А Вика, отложив какой-то новый альбом, упрекнула:
– Ты почему сбежал? И не сказал ничего.
– Я сейчас… – повторил Павлик, направляясь в кухню, к умывальнику, словно не знал других слов. А когда вернулся, на столе дымила большая никелированная сковорода, в которой Татьяна Владимировна обычно тушила мясо. Картофель Костя разложил по отдельным тарелочкам. В его прошлый наезд они с Павликом не утруждали себя такой богатой сервировкой, ели прямо из сковороды.
– Давай, Павка, энергичней. Не раскисай! – многозначительно добавил Костя. Вика нехотя ковыряла вилкой в своей тарелке.
– Ты почему не рассказал мне про маму?
– Я Косте рассказал… – возразил Павлик, отводя Викин упрек.
– Ну и что?

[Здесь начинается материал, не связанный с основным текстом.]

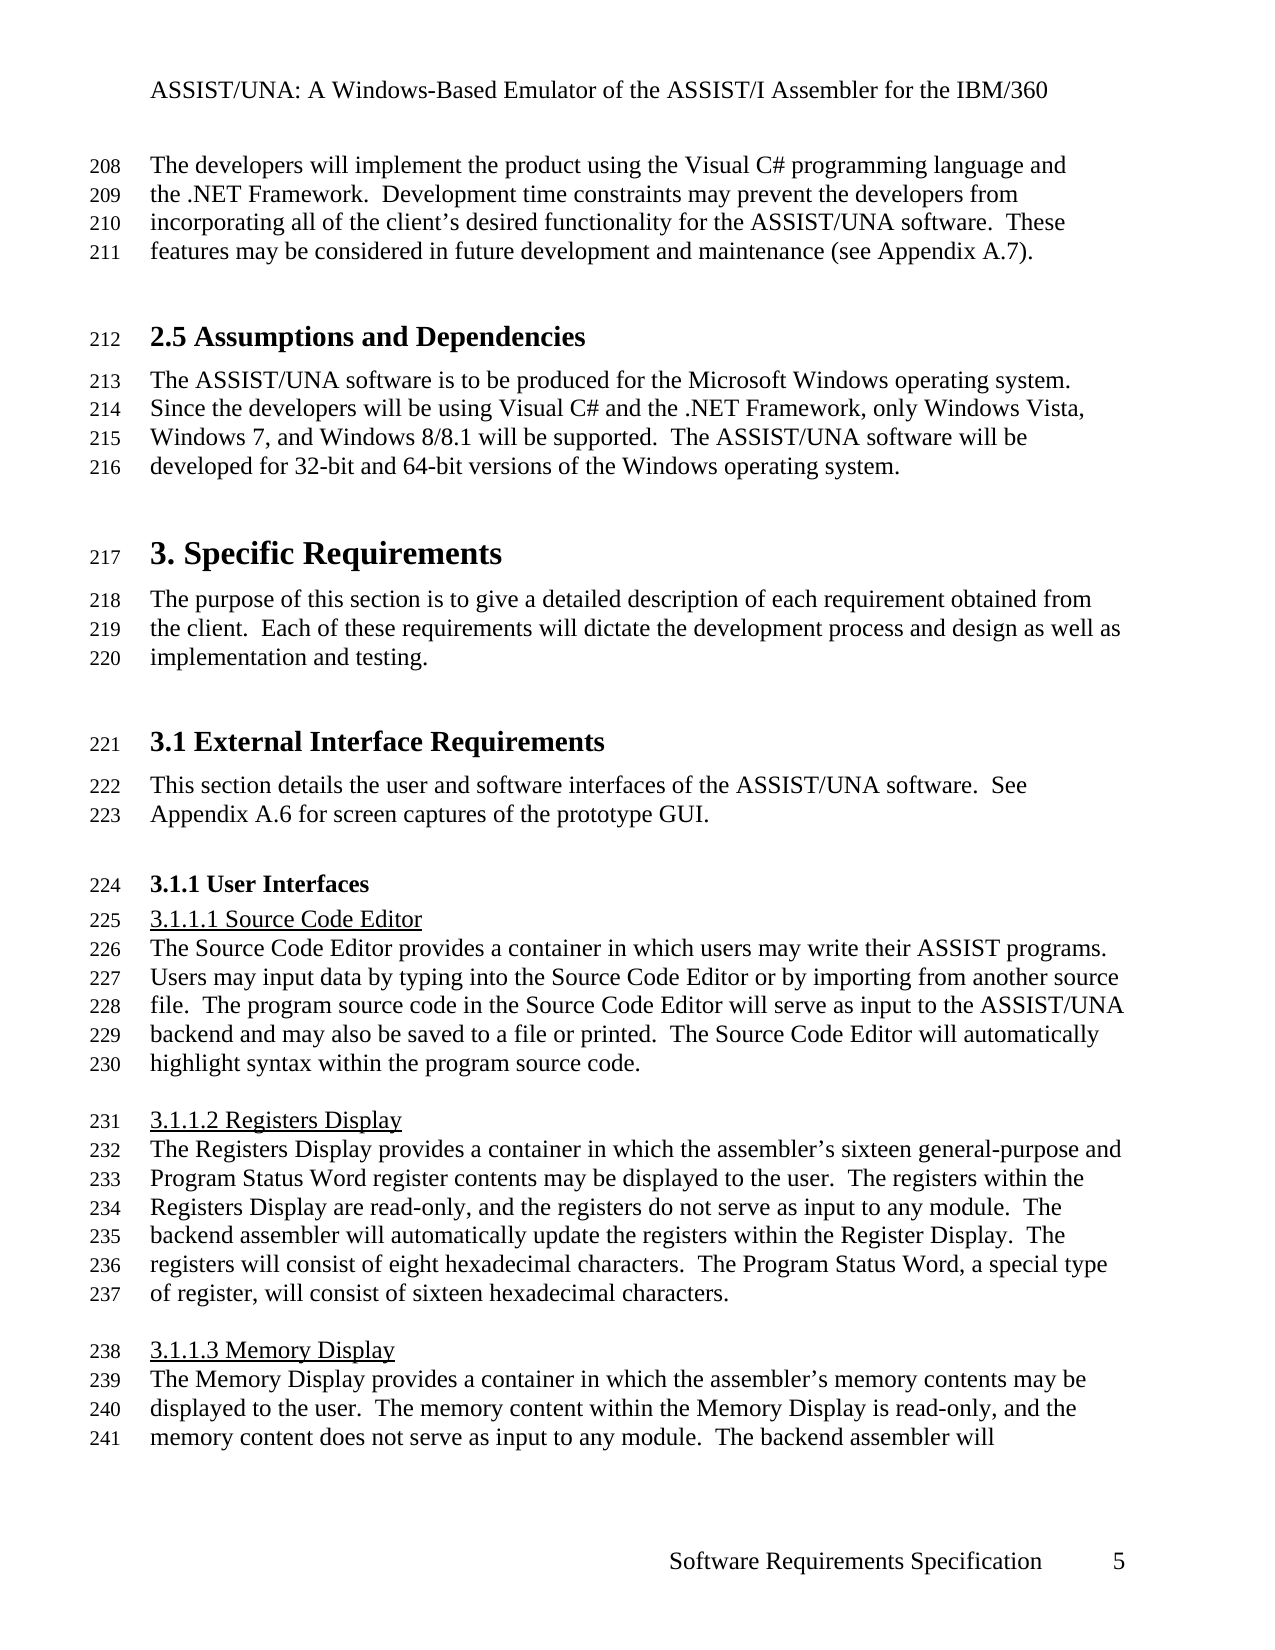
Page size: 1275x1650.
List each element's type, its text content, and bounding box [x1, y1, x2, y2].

text This section details the user and software interfaces of the ASSIST/UNA software. See Appendix A.6 for screen captures of the prototype GUI. [150, 770, 1125, 828]
subtitle 3.1.1 User Interfaces [150, 869, 1125, 898]
text 3.1.1.1 Source Code Editor [150, 904, 1125, 933]
text 3.1.1.2 Registers Display [150, 1105, 1125, 1134]
text 3.1.1.3 Memory Display [150, 1335, 1125, 1364]
subtitle 3.1 External Interface Requirements [150, 724, 1125, 758]
text The developers will implement the product using the Visual C# programming language and the .NET Framework. Development time constraints may prevent the developers from incorporating all of the client’s desired functionality for the ASSIST/UNA software. These features may be considered in future development and maintenance (see Appendix A.7). [150, 150, 1125, 265]
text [150, 1364, 1125, 1450]
text The Source Code Editor provides a container in which users may write their ASSIST programs. Users may input data by typing into the Source Code Editor or by importing from another source file. The program source code in the Source Code Editor will serve as input to the ASSIST/UNA backend and may also be saved to a file or printed. The Source Code Editor will automatically highlight syntax within the program source code. [150, 933, 1125, 1077]
subtitle 2.5 Assumptions and Dependencies [150, 319, 1125, 352]
text The purpose of this section is to give a detailed description of each requirement obtained from the client. Each of these requirements will dictate the development process and design as well as implementation and testing. [150, 584, 1125, 671]
text The Registers Display provides a container in which the assembler’s sixteen general-purpose and Program Status Word register contents may be displayed to the user. The registers within the Registers Display are read-only, and the registers do not serve as input to any module. The backend assembler will automatically update the registers within the Register Display. The registers will consist of eight hexadecimal characters. The Program Status Word, a special type of register, will consist of sixteen hexadecimal characters. [150, 1134, 1125, 1307]
text The ASSIST/UNA software is to be produced for the Microsoft Windows operating system. Since the developers will be using Visual C# and the .NET Framework, only Windows Vista, Windows 7, and Windows 8/8.1 will be supported. The ASSIST/UNA software will be developed for 32-bit and 64-bit versions of the Windows operating system. [150, 365, 1125, 480]
subtitle 3. Specific Requirements [150, 533, 1125, 572]
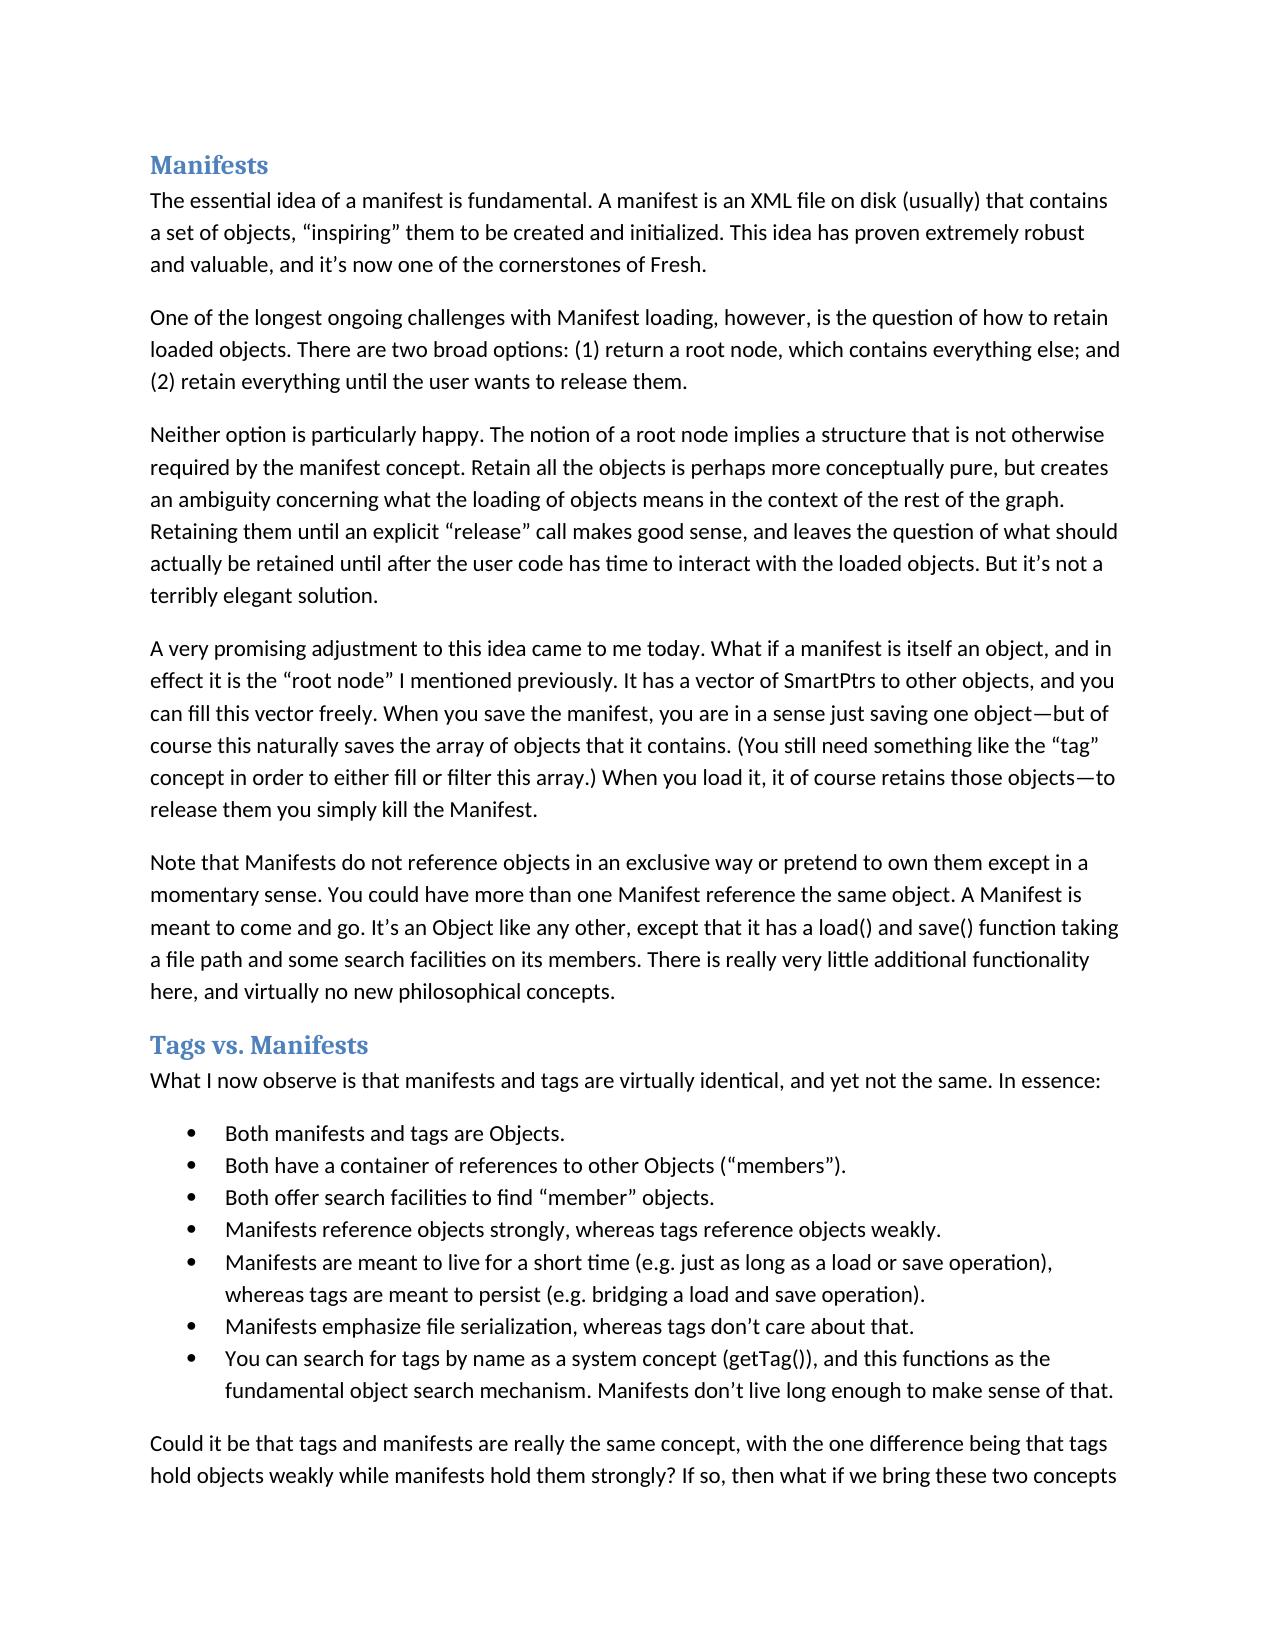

А мне? Это же моя мама! – заметила Вика. И, убедившись, что с этим никто не спорит, поинтересовалась: – Какая она была, а?..
– В пальто… С чемоданом, – довольно глупо ответил Павлик.
– Я тебя не о том! Плакала она, да?
Павлик неопределенно повел плечами.
– Будем мы или не будем завтракать? – вмешался Костя. – Павка, жми свое молоко! Ну, чего ты, Вика?
Она подцепила на вилку ломтик картофеля. Губы ее припухли.
Должно быть, Костя еще не пробовал своего жарева. Павлик невольно дернулся. А Вика, едва лизнув подрумяненный ломтик, тут же вытолкнула его назад и, неожиданно всхлипнув, бросила вилку на стол.
– Не хочу я его!
Картофель имел странный, если не сказать отвратительный, привкус, так что Павлик даже не понял, в чем дело. А Костя удивился:
– Почему, Вика?
– Я не люблю картошку! – Она передернула плечами. Костя немножко растерялся, придвинул ей масло, потом предложил сварить яйца.
– Не хочу! – закапризничала Вика. – Что ты мне, каждый день яйца?
Это озадачило даже Павлика.
Наконец она взяла банку с медом и неожиданно спросила:
– А ты, Павлик, почему убегаешь от меня все время?
– Я н-не убегаю… – Он смешался.
– А я сказала тебе: посиди, а ты ушел! – Павлик не успел придумать какое-нибудь сносное оправдание, она уточнила: – Я не нравлюсь тебе, да?
Павлик невольно глянул на Костю.
– Я шапку искал. Потом вышел…
– Если я не нравлюсь тебе, ты скажи, – обиженно предупредила Вика.
Костя попробовал-таки свой картофель, даже проглотил и, вытаращив глаза, с минуту не мог произнести ни слова. Наконец выдохнул:
– Кажется, я его содой посолил… Два раза! Или три?